#### Available data:
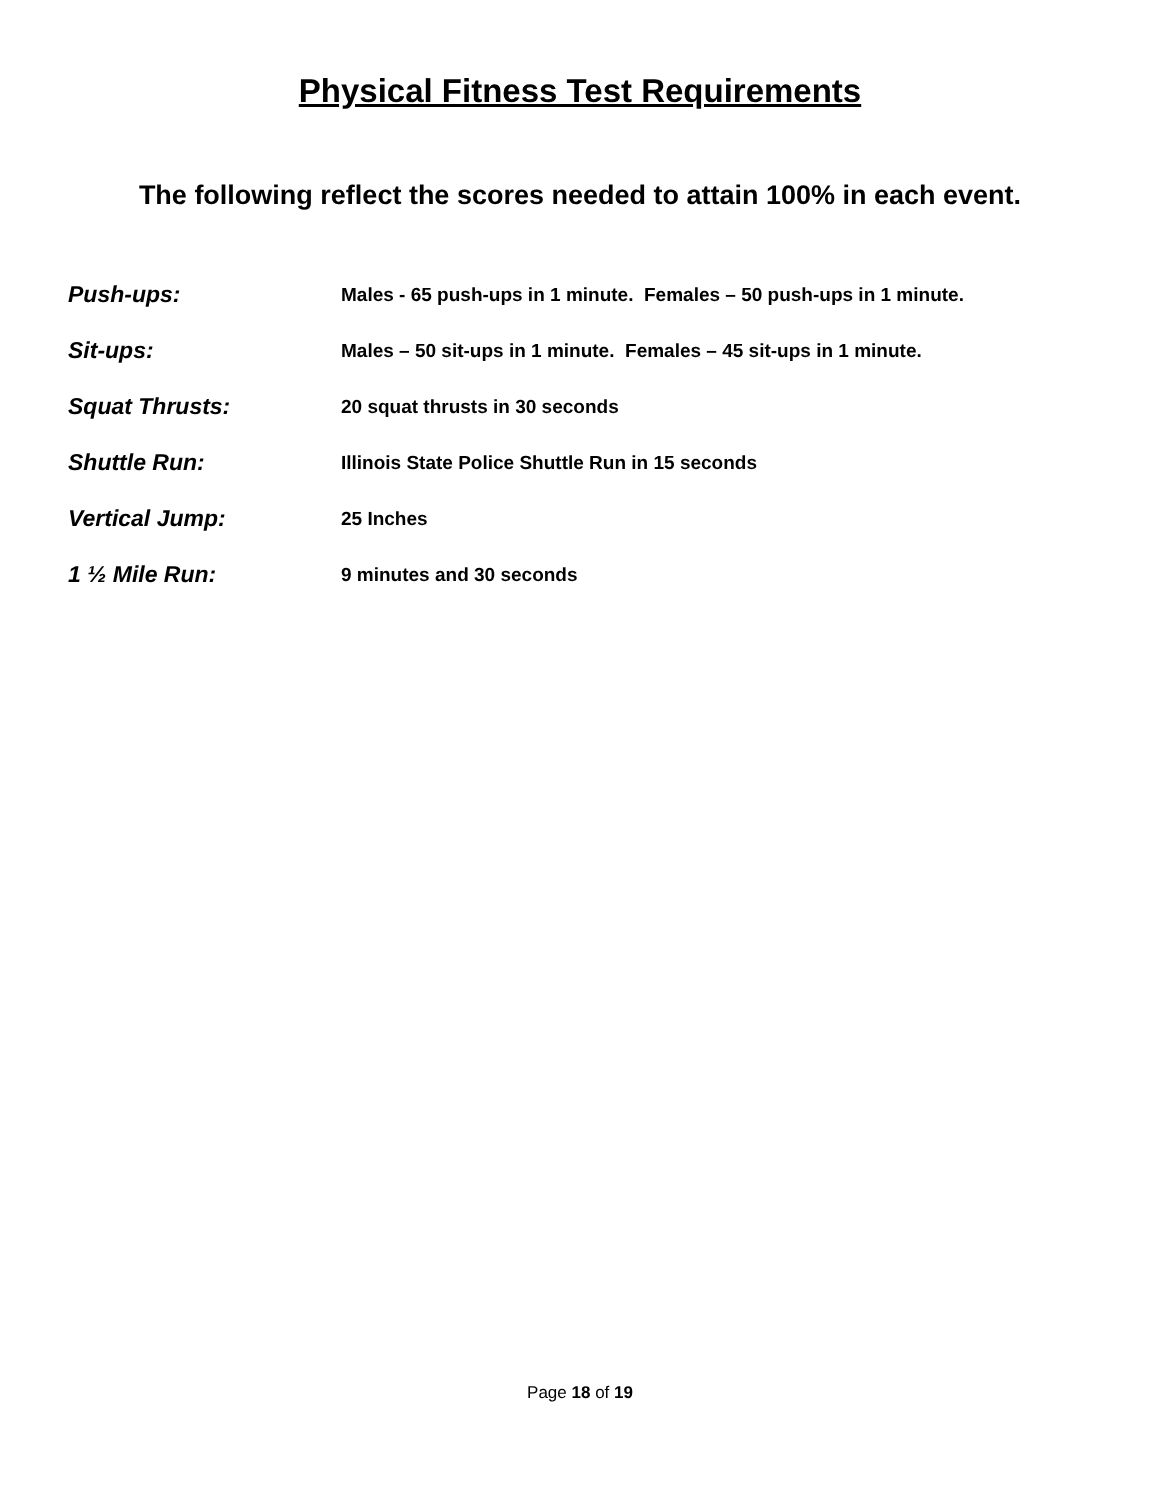Physical Fitness Test Requirements
The following reflect the scores needed to attain 100% in each event.
Push-ups:
Males - 65 push-ups in 1 minute. Females – 50 push-ups in 1 minute.
Sit-ups:
Males – 50 sit-ups in 1 minute. Females – 45 sit-ups in 1 minute.
Squat Thrusts:
20 squat thrusts in 30 seconds
Shuttle Run:
Illinois State Police Shuttle Run in 15 seconds
Vertical Jump:
25 Inches
1 ½ Mile Run:
9 minutes and 30 seconds
Page 18 of 19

#### Description of the task:
The answer should consist solely of the lines from the one that contains "Illinois State Police" through the end of the material above, copied exactly.

#### Problem solution:
Illinois State Police Shuttle Run in 15 seconds
Vertical Jump:
25 Inches
1 ½ Mile Run:
9 minutes and 30 seconds
Page 18 of 19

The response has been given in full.